# Tiny white bugs



## sarah w. (Jun 28, 2016)

good evening.


I was about to feed my red foot when I noticed microscopic sized white bugs all in her bedding. I'm guessing wood mites? I use cocosoft as bedding. 

What do you suggest to get rid of these bugs? Thanks!


----------



## dannylozano10 (Jun 28, 2016)

Put the substrate in the oven it will get rid of them!


----------



## Pearly (Jun 29, 2016)

I have kept this same bio substrate for a year now. At one point I brought some weeds from my garden and planted there as they started destroying all the pretty plants almost the very next day after tank cleaning/planting. Well soon after those weeds were planted I started noticing those tiny white bugs. So tiny I couldn't even see what they were. As little as punctuation mark in this iphone print. There were quite a few of them and I didn't like it. I waited for maybe a week or few days and was going to start deeper investigation. Was worried about having to replace perfectly workin selfsustaining bio-substrate that took months to establish... But nah! The native bugs of my substrate must have taken care of those little invadors or maybe the ph of the substrate was inhospitable or both... They were gone before I knew it. Those tiny bugs are not likely to hurt your tort. Give it a week or two and see what happens. Unless ... you'd be inclined to sterilize substrate by baking or freezing it. For me that was never a viable option with the volume of substrate I have. For the 40 gal tank, 4-6 inches thick... Nah! No baking for me. Just not practical for me but I know some people do it with good results. The only thing, keeping live plants just does not go with sterile substrate. And I petsonally don't like the fake plants. Some people work miracles with them I only have a "good hand" with the stuff that grows


----------



## Tom (Jun 29, 2016)

Those are one of the types of substrate flies. They come from the surrounding environment and they are harmless detrivores. You can just ignore them. If you really can't tolerate their presence, then you can boil, bake, freeze or replace your substrate every two weeks or so.


----------



## Pearly (Jun 29, 2016)

Tom said:


> Those are one of the types of substrate flies. They come from the surrounding environment and they are harmless detrivores. You can just ignore them. If you really can't tolerate their presence, then you can boil, bake, freeze or replace your substrate every two weeks or so.


Yep! Short and sweet


----------



## Rue (Jun 29, 2016)

Mites have 8 legs (well, unless they're immatures, then they only have 6) and one fused body part, insects have 6 legs and three distinct body parts...

If you can catch a couple and look closely you should be able to tell if it's an insect or not...that will help narrow down the ID...


----------



## Pearly (Jun 29, 2016)

Rue said:


> Mites have 8 legs (well, unless they're immatures, then they only have 6) and one fused body part, insects have 6 legs and three distinct body parts...
> 
> If you can catch a couple and look closely you should be able to tell if it's an insect or not...that will help narrow down the ID...
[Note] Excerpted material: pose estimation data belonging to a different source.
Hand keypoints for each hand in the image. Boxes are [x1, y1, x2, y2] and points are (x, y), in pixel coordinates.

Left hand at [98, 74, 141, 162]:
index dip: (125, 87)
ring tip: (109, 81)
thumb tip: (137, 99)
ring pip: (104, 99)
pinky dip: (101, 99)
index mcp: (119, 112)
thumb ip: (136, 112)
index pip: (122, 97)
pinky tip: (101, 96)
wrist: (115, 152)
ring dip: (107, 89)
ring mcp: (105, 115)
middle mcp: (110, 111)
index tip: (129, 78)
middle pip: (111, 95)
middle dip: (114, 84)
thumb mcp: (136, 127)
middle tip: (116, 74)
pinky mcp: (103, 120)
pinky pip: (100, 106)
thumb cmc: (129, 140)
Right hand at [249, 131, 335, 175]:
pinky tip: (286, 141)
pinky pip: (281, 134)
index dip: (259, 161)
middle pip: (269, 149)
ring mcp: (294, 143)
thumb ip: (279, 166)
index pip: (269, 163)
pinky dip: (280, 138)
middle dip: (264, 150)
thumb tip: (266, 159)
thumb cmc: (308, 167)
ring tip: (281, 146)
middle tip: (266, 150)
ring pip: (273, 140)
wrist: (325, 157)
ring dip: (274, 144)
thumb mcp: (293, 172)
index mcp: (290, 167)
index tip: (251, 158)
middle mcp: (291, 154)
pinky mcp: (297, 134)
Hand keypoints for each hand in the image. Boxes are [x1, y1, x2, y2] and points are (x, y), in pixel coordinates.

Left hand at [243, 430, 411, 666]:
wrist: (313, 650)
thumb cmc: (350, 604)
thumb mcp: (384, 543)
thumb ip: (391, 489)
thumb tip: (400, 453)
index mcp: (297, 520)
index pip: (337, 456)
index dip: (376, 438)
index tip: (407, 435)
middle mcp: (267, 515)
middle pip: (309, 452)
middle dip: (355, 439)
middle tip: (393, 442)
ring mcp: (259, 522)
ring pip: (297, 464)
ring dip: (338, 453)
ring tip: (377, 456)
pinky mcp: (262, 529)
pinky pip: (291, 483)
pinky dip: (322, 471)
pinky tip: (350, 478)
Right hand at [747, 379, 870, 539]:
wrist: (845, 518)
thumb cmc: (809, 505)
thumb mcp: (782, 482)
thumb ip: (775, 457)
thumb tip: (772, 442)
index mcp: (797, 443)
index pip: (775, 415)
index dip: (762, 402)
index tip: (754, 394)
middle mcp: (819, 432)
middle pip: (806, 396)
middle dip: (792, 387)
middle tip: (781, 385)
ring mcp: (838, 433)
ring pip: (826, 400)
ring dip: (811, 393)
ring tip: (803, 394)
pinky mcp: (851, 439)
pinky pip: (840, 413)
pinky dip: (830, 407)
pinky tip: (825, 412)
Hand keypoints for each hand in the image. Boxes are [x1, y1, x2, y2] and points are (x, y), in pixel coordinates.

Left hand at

Mine were to small for me to see any distinct body parts. I never thought of getting magnifying glass


----------



## BrianWI (Jul 1, 2016)

Did they "jump"?


----------



## von345 (Jul 2, 2016)

I found the same thing!!! Yes mine jumped and they were so little and cleanish. Anyone know what they were? I was using cypress mulch and soil


----------



## jockma (Jul 3, 2016)

You sound exactly like me! I joined this forum because of these nasty little things.

Long story short, you can't get rid of em unless you take out ALL the substrate, sanitize the enclosure, bake the substrate, put it back in the enclosure and hope they don't make a resurgence in 2 weeks. They're harmless, actually they're beneficial, they help clean up your enclosure by eating decaying matter.
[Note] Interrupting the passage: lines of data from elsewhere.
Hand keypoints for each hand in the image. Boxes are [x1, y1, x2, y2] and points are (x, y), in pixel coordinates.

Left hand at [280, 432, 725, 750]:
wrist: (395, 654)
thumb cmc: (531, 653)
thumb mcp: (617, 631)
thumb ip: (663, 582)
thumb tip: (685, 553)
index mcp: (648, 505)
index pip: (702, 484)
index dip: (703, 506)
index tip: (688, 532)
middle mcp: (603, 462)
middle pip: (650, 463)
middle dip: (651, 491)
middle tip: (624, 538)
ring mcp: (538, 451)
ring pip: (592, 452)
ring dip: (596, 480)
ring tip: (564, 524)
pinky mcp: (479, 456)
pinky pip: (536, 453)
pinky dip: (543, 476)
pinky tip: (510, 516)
To cut down on their numbers you need to remove any and all traces of decaying matter in the enclosure. Particles of food, poop, live plants, mulch substrate etc. Even then they may still scrape by. You can also introduce competition, like roly polys, that will eat decaying matter and allow the little white bugs (probably springtails) die out from lack of food.

I don't get them anymore. I'm using coco coir now. I had a massive amount of them using cypress mulch, less once switching to coco coir (they'd hang around the sides and top of the enclosure) and after Bean spent a few months with family friends I left his enclosure open so they would die out. They did. No survivors. Good riddance.


----------



## sarah w. (Jul 9, 2016)

They're everywhere. I just need to know if they're harmful or harmless to her.

I also found a spider in her bedding too ): 

They just freak me out. I've inspected her and they're not on her at all. They're just all in the bedding and in her food bowl.


----------



## jockma (Jul 9, 2016)

100% harmless and 100% beneficial. They're only there because they're eating decaying things, cleaning the enclosure for you. If she has no poop, food particles or decaying substrate in her enclosure their numbers will drop.


----------



## jockma (Jul 9, 2016)

They creep me out too. Just dump the substrate, sanitize the enclosure and use coco coir from now on if you really hate them like I do. I never see them now.


----------



## BrianWI (Jul 12, 2016)

Yeah, they are springtails. Harmless.


----------